Bull and Contractions

by Mike Bartlett

The Questors (Double Bill) at the Judi Dench Playhouse, Ealing until 16th October

Review by Nick Swyft

Tonight Questors put on a double bill of hour-long plays by controversial modern playwright Mike Bartlett, about two very different forms of workplace bullying.  In both, the setting is a high pressure sales environment, where making the numbers underpins everything, and job security is scant to non-existent.

The first play, Contractions, is a two-hander, featuring Alison Griffin as an anonymous manager, and Anne Marie Ryan as Kate, a new recruit into her team.  It takes the form of a series of mini appraisals in which it becomes clear that the manager has issues of her own, zeroing in on Kate’s personal relationships with her team.  These interviews become increasingly intrusive, and at first the questions asked were very funny, partly because the audience could see how outrageous they were.
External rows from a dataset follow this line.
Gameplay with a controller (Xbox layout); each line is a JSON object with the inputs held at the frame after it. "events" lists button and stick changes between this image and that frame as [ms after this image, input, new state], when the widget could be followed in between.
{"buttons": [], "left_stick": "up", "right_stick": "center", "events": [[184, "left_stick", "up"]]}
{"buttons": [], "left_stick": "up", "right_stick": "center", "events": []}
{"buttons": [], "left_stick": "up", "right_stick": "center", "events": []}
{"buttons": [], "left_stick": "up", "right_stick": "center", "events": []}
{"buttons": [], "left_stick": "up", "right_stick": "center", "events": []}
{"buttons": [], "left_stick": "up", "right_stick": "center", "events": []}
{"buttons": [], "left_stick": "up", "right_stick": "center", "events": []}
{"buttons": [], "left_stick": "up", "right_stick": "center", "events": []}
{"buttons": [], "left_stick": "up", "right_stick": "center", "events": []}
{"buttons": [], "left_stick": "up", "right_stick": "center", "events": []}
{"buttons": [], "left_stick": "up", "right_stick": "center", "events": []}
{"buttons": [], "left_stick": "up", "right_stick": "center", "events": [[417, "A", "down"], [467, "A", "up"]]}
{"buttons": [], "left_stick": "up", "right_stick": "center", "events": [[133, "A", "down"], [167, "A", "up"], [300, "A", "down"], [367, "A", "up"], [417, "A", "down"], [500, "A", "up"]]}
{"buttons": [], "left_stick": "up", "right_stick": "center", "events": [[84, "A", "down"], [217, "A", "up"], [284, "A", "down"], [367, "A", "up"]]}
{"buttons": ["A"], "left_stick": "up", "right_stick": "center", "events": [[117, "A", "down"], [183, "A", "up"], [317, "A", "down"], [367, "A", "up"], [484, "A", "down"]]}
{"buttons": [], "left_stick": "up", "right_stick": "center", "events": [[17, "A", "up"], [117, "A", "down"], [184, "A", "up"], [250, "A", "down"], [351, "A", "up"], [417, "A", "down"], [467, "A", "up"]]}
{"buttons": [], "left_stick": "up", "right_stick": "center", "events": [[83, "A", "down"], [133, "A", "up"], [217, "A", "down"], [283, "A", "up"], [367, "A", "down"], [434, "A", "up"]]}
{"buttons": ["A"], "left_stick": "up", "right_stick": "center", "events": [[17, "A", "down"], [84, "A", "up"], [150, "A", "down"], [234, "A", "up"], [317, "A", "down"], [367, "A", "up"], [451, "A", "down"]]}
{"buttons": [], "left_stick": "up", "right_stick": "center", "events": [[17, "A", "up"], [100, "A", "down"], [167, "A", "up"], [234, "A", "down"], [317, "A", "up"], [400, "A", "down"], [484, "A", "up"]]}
Many companies, especially these days, have an ever thickening rule book covering staff behaviour, which often stems from legal compliance, and is extended from there to suit the prejudices of the people in charge.  This play highlights how such rules can be exploited to victimise individuals and break them down.  Kate is eventually driven insane by the Manager’s creeping control of her personal life.  The scene where she digs up her dead baby, bringing him in to the office in a shoe box to prove he is actually dead, may stretch credibility, but is chilling.  The end, very reminiscent of Orwell’s 1984, is more so.

At first it seems hard to see what a pair of competent actors can make of the dialogues, but Alison Griffin’s deadpan representation of a pitiless manager throughout, is unnervingly realistic.  Anne Marie Ryan had much more to work in portraying Kate’s descent into madness.  It might be easy to ‘ham’ this up, but this was a measured and very effective performance.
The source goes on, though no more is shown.